• THE PROBLEM
Filter the entries down to the lines holding "pixels", then copy those lines.

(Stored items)
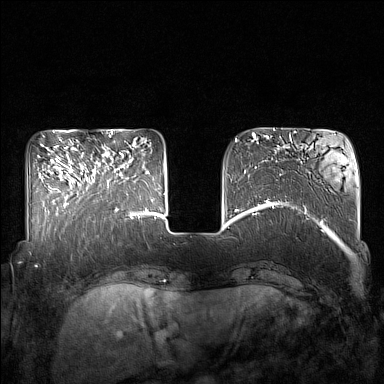
Breast MRI (dynamic contrast-enhanced), one axial slice. Position 46 of 160 along the scan axis. Dynamic contrast-enhanced series, time point 2 of 7 at this slice position (early post-contrast). 1.5 T. TE 1.8 ms, TR 5 ms. 1 mm slice thickness. 384 × 384 image matrix, field of view 350 × 350 mm. Female patient.
Outlined on this slice (semi-automatic segmentation, software-assisted and operator-edited):
- enhancing-tissue mask used for the functional tumour volume (all voxels passing the contrast-enhancement thresholds inside the analysis volume; usually the tumour): bounding box <85,152,132,215> (left, top, right, bottom; pixels)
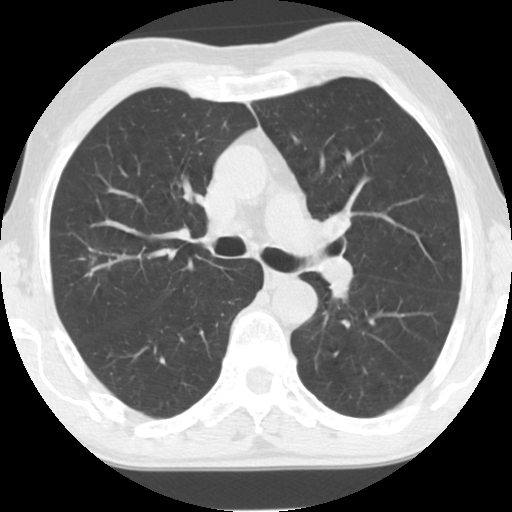
Low-dose screening chest CT, one axial slice; position 80 of 124 along the scan axis; reconstruction kernel STANDARD; 120 kVp; lung window (W 1500 / L -600 HU); 512 × 512 image matrix, field of view 310 × 310 mm.
Annotated regions visible in this slice (expert manual segmentation):
- lesion 1 (tumor, upper lobe of right lung): bounding box (x1, y1, x2, y2) in pixels: (92, 268, 100, 270)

• SOLUTION FOR THIS PROBLEM
- enhancing-tissue mask used for the functional tumour volume (all voxels passing the contrast-enhancement thresholds inside the analysis volume; usually the tumour): bounding box <85,152,132,215> (left, top, right, bottom; pixels)
- lesion 1 (tumor, upper lobe of right lung): bounding box (x1, y1, x2, y2) in pixels: (92, 268, 100, 270)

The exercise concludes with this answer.